Instantaneous Axis Of Rotation

Let a Cartesian coordinate system be attached to a rigid body, say with its origin at the center of gravity of that body. Then, because the body is rigid, any movement of the coordinate system will perserve the length of the base vectors and the right angles between them. That is: any movement with respect to the bodies' origin is described by an orthogonal matrix (with positive determinant, because volumes are preserved as well). Such movements are commonly called rotations.
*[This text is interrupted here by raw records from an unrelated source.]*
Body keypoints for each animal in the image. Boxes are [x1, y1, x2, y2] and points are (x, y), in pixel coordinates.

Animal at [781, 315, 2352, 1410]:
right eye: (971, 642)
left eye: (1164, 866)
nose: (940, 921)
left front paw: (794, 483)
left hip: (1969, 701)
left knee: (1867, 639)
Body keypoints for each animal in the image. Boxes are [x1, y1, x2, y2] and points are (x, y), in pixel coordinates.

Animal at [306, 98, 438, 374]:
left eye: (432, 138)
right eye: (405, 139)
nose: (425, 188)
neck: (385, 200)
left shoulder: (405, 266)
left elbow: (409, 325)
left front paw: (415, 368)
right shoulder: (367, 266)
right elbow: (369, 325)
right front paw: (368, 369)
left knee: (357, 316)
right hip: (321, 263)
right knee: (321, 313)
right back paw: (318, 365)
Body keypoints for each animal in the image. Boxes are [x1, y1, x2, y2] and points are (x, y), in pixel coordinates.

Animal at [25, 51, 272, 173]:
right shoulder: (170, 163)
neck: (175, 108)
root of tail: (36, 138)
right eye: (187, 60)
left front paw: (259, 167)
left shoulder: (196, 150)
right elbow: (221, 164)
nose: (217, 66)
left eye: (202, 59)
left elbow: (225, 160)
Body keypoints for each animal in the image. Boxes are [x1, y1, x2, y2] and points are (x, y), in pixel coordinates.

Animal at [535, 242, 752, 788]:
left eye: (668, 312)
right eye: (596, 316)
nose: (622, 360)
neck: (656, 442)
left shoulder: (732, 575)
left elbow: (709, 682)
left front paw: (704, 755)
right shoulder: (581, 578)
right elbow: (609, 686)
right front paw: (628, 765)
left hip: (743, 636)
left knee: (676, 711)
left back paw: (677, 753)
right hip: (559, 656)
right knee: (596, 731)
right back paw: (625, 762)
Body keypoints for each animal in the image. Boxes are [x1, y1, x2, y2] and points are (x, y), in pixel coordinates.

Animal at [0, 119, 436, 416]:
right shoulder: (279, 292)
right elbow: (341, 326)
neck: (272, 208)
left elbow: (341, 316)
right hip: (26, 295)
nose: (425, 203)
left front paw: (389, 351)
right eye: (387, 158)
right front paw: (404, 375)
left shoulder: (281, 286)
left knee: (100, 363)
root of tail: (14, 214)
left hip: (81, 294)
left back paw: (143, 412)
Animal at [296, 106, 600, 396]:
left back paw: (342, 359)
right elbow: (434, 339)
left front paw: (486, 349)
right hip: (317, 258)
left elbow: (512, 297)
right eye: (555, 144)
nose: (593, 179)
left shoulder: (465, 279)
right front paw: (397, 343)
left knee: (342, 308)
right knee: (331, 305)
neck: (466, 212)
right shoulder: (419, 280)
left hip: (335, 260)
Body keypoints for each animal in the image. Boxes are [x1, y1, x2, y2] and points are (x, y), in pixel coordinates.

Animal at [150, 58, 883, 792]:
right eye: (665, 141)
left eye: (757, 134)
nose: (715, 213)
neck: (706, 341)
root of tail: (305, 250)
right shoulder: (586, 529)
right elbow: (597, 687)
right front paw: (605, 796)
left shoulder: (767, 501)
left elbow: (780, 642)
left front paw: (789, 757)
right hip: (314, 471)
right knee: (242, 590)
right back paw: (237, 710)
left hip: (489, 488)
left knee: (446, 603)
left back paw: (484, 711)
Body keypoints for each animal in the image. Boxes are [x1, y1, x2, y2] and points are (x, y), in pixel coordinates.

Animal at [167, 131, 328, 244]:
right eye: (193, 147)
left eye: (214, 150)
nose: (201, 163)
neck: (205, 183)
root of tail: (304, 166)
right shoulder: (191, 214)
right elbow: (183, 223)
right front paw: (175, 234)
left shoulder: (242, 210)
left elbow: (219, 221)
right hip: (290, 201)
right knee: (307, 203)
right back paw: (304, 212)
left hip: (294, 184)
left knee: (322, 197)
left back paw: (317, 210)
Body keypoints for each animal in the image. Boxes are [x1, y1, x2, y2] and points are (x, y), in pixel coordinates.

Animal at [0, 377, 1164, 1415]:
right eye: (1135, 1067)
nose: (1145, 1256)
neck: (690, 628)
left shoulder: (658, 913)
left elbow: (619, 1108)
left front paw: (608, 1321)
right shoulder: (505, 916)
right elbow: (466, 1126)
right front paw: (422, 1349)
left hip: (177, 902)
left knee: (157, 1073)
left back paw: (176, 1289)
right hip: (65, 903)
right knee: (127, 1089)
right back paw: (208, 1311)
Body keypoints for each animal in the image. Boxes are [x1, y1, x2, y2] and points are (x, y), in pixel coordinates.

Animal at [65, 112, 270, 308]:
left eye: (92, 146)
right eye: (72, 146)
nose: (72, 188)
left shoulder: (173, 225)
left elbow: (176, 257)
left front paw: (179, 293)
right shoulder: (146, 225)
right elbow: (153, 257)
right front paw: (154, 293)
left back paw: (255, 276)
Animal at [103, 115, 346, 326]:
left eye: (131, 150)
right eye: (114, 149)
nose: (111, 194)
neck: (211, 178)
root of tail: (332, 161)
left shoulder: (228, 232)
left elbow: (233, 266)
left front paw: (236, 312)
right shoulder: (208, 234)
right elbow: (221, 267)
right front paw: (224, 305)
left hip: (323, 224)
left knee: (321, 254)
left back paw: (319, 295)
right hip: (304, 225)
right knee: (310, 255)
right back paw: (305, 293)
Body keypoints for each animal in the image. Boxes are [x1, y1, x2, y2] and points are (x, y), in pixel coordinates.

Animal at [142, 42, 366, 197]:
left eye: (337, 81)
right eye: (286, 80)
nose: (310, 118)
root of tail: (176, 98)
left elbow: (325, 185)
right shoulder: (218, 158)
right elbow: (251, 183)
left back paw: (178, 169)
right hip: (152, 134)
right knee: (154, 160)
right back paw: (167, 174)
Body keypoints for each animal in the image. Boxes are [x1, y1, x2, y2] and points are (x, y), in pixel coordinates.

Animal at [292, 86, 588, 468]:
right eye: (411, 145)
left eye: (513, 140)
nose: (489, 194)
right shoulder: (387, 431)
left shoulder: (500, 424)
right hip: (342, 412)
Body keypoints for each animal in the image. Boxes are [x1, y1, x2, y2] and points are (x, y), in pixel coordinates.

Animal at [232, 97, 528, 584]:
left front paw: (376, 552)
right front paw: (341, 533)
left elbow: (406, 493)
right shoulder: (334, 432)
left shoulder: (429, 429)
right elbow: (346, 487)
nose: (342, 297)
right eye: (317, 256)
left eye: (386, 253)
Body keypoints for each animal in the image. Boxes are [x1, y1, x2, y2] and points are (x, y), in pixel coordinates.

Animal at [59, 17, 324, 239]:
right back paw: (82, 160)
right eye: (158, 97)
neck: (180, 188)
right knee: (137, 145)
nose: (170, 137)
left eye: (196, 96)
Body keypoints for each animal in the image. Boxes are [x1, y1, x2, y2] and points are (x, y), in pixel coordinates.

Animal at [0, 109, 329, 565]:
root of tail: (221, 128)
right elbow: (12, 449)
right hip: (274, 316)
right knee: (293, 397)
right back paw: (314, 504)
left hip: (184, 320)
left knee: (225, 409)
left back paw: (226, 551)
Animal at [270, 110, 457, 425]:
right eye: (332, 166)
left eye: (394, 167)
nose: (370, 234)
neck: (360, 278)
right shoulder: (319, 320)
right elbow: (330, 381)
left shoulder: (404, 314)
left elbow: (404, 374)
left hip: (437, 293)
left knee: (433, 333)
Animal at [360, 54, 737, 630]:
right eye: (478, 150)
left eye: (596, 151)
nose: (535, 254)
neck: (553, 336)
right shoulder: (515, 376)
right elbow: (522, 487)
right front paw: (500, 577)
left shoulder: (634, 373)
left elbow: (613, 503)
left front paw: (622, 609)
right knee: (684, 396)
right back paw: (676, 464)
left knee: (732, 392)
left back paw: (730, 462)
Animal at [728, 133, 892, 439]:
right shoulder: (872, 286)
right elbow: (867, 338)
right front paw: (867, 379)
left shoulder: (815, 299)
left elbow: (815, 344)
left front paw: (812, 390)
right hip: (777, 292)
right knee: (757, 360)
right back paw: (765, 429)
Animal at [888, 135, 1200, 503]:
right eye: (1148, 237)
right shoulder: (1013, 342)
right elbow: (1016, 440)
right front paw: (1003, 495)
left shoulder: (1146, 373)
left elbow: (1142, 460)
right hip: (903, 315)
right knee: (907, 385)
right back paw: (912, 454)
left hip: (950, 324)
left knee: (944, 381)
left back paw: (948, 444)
Rotations in 3-D space are represented by: $$ \vec{r_1}(t) = R(t)\,\vec{r} \qquad ; \qquad \left[ \begin{array}{c} x_1 \\ y_1 \\ z_1 \end{array} \right](t) = \left[ \begin{array}{ccc} R_{11}(t) & R_{12}(t) & R_{13}(t) \\ R_{21}(t) & R_{22}(t) & R_{23}(t) \\ R_{31}(t) & R_{32}(t) & R_{33}(t) \end{array} \right] \left[ \begin{array}{c} x \\ y \\ z \end{array} \right] $$ Thus it is assumed that the vector $\vec{r}$ is a constant, $R(t)$ is a real valued orthogonal $3\times 3$ matrix and its coefficients are functions of time $t$ . Because $R$ is orthogonal, it is known that this matrix times its transpose is equal to the identity matrix (transpose = inverse). Differentiation according to the product rule and known rules for matrix transposition then gives: $$ R(t)R^T(t) = I \quad \Longrightarrow \quad \dot{R}(t)R^T(t) + R(t)\dot{R}(t)^T = 0 \quad \Longrightarrow \quad \dot{R}(t)R^T(t) = - \left[\dot{R}(t)R^T(t)\right]^T $$ Define: $$ \Omega(t) = \dot{R}(t)R^T(t) \qquad \Longrightarrow \qquad \Omega(t) = -\Omega^T(t) $$ It can be easily shown that the $\Omega$ matrix must have the following form: $$ \left[ \begin{array}{ccc} 0 & - \omega_z & +\omega_y \\ +\omega_z & 0 & -\omega_x \\ -\omega_y & +\omega_x & 0 \end{array} \right] $$ The vector $\;\vec{\omega}$ , not at all by coincidence, is defined in such a way that: $$ \vec{\omega} = \left[ \begin{array}{c} \omega_x \\ \omega_y \\ \omega_z \end{array} \right] \quad \Longrightarrow \quad \Omega\,\vec{r} = \left[ \begin{array}{ccc} 0 & - \omega_z & +\omega_y \\ +\omega_z & 0 & -\omega_x \\ -\omega_y & +\omega_x & 0 \end{array} \right] \left[ \begin{array}{c} x \\ y \\ z \end{array} \right] = \left[ \begin{array}{c} \omega_y z - \omega_z y \\ \omega_z x - \omega_x z \\ \omega_x y - \omega_y x \end{array} \right] = \vec{\omega} \times \vec{r} $$ Where $\times$ denotes the usual cross product of two vectors. Consequently: $$ \dot{\vec{r}}_1(t) = \dot{R}(t)\vec{r} = \dot{R}(t)R^T(t)R(t)\vec{r}=\vec{\omega}(t)\times\vec{r}_1(t) $$ Thus the velocity of a vector rotating in time is a rotation of the same vector around an axis $\vec{\omega}(t)$ that itself is moving in time. Especially the fact that in the general case everything is "moving in time" makes it not very easy to comprehend conceptually.